On the other hand, I think UCI has struck a right note with this one if they do a good job of it.
I hope that the information in the passports remain secure and is not hacked or leaked out. The proper handling of confidential information is important and only authorized people should handle it provided they have some sort of licensed agreement.

I don't really know how these passports work. But my suggestion would be to round up a group of suspect riders and keep them under 'probation', if you will. At the same time, passports have to be renewed every year. So after a threshold amount of time, if there's a rider (say John) who has a clean record and continues to do so, the excessive amount of tests and other burdens should be stopped as a way of rewarding John for his honest efforts towards the sport. Isn't that motivating?

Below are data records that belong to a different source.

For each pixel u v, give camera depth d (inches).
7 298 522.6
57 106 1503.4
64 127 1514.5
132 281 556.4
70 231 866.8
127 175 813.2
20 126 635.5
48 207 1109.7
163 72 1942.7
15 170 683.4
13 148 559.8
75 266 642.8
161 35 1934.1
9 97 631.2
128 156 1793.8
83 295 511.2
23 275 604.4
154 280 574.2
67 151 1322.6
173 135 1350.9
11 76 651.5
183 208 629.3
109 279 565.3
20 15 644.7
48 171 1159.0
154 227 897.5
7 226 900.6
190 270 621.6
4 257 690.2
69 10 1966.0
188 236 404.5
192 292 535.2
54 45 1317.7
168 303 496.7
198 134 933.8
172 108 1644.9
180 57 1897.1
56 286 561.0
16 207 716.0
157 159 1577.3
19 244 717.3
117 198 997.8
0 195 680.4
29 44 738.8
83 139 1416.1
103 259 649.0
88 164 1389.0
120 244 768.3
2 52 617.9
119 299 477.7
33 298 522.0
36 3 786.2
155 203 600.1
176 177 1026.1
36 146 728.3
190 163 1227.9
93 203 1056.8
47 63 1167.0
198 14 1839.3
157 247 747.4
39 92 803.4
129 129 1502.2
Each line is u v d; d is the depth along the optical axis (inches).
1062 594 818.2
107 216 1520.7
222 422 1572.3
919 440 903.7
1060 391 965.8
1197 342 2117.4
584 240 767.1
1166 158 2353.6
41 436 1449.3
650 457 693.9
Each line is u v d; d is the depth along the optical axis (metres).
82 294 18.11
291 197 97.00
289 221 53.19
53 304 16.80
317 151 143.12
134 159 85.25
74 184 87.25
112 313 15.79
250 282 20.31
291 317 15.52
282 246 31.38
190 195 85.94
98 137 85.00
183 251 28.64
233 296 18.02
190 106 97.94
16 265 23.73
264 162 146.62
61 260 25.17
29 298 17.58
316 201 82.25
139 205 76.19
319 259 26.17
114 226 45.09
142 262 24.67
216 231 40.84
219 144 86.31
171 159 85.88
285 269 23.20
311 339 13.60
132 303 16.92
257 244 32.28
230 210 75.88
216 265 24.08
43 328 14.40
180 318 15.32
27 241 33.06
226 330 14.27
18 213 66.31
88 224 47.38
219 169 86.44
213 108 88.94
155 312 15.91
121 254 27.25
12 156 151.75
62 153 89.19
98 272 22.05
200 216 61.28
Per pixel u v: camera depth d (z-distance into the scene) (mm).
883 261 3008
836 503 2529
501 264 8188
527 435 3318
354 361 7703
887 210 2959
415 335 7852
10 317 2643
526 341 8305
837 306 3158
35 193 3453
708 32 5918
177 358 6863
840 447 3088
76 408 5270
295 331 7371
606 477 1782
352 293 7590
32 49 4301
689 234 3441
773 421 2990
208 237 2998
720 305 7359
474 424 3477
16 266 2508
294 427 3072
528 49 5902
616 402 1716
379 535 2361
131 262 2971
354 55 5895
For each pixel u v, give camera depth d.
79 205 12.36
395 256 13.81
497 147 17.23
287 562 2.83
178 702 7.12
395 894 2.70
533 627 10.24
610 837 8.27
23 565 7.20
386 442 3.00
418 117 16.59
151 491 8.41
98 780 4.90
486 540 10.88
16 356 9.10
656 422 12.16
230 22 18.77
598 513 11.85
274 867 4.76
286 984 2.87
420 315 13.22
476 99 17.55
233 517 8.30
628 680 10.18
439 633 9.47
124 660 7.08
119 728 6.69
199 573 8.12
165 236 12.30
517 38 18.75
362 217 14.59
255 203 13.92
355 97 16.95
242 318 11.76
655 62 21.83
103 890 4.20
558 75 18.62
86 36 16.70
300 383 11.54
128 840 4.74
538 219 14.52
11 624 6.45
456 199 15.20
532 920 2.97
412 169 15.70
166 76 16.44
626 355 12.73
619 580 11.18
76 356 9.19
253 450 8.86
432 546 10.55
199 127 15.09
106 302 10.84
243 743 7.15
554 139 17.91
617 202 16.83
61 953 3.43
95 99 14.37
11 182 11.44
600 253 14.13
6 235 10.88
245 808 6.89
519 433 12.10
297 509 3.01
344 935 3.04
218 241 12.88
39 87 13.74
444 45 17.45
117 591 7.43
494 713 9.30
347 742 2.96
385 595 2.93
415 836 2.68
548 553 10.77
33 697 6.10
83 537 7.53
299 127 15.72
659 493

Now if John starts using drugs after this period, I would question the kind of moral character he really has... this guy is really the scum of the earth isn't he? And I don't think any rider in the peleton is immature enough to be on this extreme. I think I keep riders in high regard that way.

1 comment:

Donald said...

So true... It will be interesting to see how the 2008 peloton looks. I still say it's a huge effort but that's what it will take to keep the sport clean and true. There will still be someone who works to beat the system... to counterfeit... to cheat. If there's big money involved... unfortunately there are those who will always look for other means to achieve a peak performance.